Hyperactivity in Dogs | Can Dogs Have ADHD?

I can empathize with canine caretakers who live with high-energy dogs, whether puppies, adolescents, or adults (yes, they come in all ages). Last week, a client brought me Abby, her 14-week-old Belgian Shepherd with concerns about high-energy behavior and mouthing. The only time Abby settled during the entire session was for about five minutes when she was chewing on a cow ear. Had it not been for my assistant who kept her busy with toys, this adorable but energetic canine child would have been launching herself at me and spearing me with her needle-sharp baby teeth for two hours.

High-Energy, Hyper, or ADHD?

High energy dog antics are often mistaken for symptoms of canine hyperactivity/ADHD. While this pathological condition does exist, it’s rare, and isn’t the same as high-energy. Hyperactivity, or “hyperkinesis,” can be defined as “displaying frenetic activity, abnormally short attention spans, and high impulsiveness.” If you think your dog really has canine ADHD, seek the assistance of a veterinary behaviorist to determine appropriate diagnosis, treatment and medication. (For a more in-depth article about this, see “Hyper Hounds: Think Your Dog Has ADHD?” in the October 2003 issue.)

Dealing With High-Energy Dogs

I know our very active baby Belgian didn’t have ADHD because she could stay focused and engaged for a reasonable time, and demonstrated an appropriate degree of impulse control for a high-energy puppy.

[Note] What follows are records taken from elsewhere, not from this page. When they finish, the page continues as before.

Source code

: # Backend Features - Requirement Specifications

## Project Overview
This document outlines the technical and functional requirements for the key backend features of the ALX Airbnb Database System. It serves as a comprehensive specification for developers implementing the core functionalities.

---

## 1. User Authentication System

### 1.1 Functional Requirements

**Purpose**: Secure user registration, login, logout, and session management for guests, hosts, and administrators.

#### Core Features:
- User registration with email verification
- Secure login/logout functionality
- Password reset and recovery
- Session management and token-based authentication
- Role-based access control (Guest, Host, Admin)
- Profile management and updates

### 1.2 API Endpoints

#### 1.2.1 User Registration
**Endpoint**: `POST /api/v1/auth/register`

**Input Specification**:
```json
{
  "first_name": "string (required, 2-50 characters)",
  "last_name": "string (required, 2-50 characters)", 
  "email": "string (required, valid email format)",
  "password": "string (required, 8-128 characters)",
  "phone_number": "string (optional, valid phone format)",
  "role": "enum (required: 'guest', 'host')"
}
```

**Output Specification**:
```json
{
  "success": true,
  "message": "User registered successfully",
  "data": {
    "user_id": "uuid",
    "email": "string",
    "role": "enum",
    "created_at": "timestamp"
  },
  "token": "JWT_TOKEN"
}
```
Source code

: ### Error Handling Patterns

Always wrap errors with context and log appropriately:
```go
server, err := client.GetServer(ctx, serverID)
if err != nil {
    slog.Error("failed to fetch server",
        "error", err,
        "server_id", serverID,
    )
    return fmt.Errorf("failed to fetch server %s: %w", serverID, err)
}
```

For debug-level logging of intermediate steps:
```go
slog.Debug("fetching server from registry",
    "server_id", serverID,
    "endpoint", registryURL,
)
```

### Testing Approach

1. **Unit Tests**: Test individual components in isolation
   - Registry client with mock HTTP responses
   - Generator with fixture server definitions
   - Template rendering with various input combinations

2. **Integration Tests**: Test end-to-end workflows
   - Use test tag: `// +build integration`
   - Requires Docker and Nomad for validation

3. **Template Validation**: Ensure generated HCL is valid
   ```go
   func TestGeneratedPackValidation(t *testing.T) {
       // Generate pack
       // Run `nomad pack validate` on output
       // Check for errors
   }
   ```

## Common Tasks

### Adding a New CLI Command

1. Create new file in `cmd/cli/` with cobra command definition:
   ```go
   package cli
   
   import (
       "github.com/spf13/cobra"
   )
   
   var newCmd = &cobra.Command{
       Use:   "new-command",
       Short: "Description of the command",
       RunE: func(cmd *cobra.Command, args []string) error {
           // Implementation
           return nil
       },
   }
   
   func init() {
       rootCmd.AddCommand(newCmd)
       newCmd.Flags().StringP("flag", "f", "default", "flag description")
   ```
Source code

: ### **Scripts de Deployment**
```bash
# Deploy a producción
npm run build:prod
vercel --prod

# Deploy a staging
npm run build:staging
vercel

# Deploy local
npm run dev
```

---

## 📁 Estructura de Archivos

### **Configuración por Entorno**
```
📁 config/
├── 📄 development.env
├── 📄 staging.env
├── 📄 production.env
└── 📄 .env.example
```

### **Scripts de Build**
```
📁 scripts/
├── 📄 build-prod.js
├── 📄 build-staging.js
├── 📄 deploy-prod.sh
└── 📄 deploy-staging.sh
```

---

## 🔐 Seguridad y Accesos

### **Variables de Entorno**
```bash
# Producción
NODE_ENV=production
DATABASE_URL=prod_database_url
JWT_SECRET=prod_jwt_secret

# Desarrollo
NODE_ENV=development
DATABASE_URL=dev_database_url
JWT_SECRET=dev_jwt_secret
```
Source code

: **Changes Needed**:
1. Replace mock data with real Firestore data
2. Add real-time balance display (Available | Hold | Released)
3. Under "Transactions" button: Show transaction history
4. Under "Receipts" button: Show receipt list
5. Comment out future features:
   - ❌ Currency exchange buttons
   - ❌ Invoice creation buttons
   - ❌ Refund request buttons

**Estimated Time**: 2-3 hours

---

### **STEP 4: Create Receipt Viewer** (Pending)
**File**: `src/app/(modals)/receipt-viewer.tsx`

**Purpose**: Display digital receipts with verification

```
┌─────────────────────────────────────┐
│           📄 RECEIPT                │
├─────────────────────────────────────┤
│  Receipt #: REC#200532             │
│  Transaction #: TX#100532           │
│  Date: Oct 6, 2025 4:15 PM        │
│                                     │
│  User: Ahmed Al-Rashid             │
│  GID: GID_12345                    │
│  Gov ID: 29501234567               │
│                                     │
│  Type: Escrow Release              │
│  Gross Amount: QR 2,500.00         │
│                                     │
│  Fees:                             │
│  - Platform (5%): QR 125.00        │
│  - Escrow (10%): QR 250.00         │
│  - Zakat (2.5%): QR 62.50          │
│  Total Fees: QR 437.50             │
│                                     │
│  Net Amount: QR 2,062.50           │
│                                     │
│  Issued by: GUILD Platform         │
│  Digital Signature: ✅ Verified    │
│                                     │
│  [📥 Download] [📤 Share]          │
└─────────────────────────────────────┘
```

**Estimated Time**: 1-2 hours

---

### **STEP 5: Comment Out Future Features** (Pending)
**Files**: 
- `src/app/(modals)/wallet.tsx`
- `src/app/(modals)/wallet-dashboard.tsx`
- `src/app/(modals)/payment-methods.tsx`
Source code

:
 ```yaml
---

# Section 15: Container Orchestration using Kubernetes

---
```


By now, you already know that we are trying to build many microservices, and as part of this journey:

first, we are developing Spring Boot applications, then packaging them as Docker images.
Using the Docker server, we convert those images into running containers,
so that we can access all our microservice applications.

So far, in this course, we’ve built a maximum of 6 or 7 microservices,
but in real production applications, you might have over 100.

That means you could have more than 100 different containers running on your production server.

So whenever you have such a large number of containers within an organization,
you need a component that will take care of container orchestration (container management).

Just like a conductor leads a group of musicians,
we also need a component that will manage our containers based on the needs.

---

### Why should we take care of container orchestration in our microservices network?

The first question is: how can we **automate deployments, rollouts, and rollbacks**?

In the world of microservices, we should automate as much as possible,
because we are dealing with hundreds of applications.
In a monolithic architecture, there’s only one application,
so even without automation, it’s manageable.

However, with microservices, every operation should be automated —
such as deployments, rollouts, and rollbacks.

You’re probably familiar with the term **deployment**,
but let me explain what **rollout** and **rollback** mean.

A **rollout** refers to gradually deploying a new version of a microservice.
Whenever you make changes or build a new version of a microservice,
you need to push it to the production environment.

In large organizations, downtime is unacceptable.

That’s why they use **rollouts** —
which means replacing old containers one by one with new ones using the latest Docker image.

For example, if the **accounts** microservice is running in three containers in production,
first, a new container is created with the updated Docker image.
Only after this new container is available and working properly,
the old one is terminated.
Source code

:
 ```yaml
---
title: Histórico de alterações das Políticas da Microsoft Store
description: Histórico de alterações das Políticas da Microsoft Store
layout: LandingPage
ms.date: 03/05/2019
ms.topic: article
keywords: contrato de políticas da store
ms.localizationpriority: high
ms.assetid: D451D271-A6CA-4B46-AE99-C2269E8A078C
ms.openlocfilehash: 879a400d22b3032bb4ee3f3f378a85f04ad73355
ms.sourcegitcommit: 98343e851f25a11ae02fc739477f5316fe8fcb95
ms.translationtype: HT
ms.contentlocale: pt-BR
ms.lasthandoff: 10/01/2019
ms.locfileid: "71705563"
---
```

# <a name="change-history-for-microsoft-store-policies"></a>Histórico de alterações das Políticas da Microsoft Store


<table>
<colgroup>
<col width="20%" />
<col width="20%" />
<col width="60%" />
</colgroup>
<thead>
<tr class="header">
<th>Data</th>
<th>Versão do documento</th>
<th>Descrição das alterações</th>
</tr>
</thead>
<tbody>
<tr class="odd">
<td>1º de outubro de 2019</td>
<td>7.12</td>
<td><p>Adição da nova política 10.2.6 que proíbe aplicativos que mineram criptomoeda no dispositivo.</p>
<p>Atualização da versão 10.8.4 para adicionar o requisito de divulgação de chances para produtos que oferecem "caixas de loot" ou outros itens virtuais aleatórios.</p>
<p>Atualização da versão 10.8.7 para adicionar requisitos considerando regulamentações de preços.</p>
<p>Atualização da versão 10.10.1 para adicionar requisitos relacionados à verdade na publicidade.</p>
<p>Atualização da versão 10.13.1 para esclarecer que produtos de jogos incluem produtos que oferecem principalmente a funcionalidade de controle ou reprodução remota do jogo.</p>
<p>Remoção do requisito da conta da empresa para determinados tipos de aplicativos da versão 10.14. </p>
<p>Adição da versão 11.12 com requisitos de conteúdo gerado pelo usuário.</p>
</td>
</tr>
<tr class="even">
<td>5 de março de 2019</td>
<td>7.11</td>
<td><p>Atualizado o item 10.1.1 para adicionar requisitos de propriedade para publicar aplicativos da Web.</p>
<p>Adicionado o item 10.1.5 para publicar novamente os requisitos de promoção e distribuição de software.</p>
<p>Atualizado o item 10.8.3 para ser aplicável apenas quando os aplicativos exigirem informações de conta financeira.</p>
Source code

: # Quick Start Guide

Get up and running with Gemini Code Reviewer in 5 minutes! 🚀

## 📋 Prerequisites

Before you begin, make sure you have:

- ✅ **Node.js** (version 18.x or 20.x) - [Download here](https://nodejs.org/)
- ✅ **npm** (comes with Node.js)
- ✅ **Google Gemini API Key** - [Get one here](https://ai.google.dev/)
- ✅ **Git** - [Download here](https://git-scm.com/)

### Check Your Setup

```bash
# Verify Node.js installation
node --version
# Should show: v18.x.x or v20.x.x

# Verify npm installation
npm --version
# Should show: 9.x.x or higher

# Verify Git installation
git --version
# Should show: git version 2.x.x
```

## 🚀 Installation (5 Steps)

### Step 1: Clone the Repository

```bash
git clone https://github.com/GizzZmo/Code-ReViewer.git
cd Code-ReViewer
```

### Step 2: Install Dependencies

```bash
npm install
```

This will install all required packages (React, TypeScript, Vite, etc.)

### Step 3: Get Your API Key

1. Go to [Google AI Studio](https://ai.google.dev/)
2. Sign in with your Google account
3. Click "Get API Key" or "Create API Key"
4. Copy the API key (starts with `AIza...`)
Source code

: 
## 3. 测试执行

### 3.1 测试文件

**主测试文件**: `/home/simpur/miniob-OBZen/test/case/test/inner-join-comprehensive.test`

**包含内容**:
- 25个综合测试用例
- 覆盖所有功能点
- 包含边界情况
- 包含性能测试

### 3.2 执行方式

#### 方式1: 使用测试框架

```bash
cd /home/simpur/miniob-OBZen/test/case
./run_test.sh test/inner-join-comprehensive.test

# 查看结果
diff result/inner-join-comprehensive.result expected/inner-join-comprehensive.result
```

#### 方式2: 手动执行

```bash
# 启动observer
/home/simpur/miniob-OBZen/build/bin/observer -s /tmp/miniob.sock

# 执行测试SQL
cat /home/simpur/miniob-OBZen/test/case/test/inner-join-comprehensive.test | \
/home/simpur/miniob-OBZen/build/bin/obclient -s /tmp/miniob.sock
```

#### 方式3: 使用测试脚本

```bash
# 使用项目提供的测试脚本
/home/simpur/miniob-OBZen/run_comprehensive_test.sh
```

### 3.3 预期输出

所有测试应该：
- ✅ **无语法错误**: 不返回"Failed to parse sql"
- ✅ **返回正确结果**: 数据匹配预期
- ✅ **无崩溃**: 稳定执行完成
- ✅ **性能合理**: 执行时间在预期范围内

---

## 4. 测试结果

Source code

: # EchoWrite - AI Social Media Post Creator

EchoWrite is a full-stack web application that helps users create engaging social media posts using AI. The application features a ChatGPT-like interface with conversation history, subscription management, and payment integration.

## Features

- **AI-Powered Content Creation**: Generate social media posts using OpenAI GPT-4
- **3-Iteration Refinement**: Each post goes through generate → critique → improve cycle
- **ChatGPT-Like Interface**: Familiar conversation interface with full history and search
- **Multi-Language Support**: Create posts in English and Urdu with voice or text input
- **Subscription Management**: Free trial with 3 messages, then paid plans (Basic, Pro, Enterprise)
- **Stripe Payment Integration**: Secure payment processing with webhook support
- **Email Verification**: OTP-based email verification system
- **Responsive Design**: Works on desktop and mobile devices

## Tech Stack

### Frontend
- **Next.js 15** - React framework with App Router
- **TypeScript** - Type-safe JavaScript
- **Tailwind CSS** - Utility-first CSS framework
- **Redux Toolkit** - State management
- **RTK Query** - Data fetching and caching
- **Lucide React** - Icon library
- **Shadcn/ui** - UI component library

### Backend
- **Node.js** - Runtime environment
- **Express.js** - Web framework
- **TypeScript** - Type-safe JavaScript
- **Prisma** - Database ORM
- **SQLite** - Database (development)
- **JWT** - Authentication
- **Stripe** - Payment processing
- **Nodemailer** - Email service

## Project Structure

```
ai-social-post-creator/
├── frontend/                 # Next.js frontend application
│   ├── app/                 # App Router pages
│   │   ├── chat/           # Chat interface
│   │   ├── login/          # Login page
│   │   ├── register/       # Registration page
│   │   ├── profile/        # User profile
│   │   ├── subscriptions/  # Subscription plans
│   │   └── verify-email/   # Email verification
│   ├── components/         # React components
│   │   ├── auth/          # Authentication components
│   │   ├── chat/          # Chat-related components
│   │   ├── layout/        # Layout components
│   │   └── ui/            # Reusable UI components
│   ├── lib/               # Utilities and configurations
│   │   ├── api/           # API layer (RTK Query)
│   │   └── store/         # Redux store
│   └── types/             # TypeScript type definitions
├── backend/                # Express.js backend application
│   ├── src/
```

At the end of our session, I suggested the following:

  • Canine playmates. Find well-matched playmates (puppies or adults) to defray some of Abby’s energy and teach her social skills (including appropriate use of her mouth.)
  • Good manners training. Continue a program of training basic good manners with a qualified force-free trainer.
  • Mouthing/nipping management. Teaching your dog to go to and relax on her mat is helpful. (See “Mat Training Tips,” January 2020, to learn how.) Remote-controlled treat-dispensing tools such as the PupPod (see “Gear of the Year,” January 2023) and/or a Pet Tutor (see “Gear of the Year,” January 2016) can be used to easily move her away from you when she’s being mouthy. You can also teach her the “Walk Away” exercise to move her away from other people. (See “How to Teach Your Dog to Just Walk Away,” September 2018.)
  • Increase exercise. Being careful not to overdo impact on puppy joints, increase your dog’s aerobic exercise – running in the back yard, chasing toys, playing tug, etc. – to include several 20- to 30-minute sessions of active exercise per day. (See “Ways to Calm Down Your High-Energy Dog,” September 2017.
  • Teach your dog to do scent work. Using their noses (and brains) is excellent for a dog’s mental and physical enrichment. (See “How to Teach Your Dog to Play Nose Games,” September 2019.)
  • Play cognition games with your dog. Cognition games – such as object, shape, or color discrimination – are also terrific for mental and physical enrichment that will help focus and tire your dog. (See “Are Canines Cognitive,” October 2017.)
  • Practice impulse control. Behaviors that strengthen a dog’s ability to control her own behavior, such as Wait, Leave It, and Go to Your Mat, are invaluable. (See “Control Yourself! Dog Impulse Control Training,” November 2021.)
  • Use management tools such as an exercise pen or crate. Don’t be afraid to use a crate or exercise pen as an option to manage your dog’s behavior so you can give yourself a break from having to constantly monitor her energy and activity. Help her be comfortable with this arrangement by giving her a long-lasting chew object or frozen, food-filled toy to enjoy. (See “Creative Confinement: Dog Crate Alternatives,” March 2022.)

You Can Do It!

The level of energy a dog like Abby has can be daunting, but don’t give up! Find activities that your dog loves, give her plenty of appropriate enrichment outlets for her mental and physical energy, help her learn how to control her behavior, and the two of you can have a long and active life together.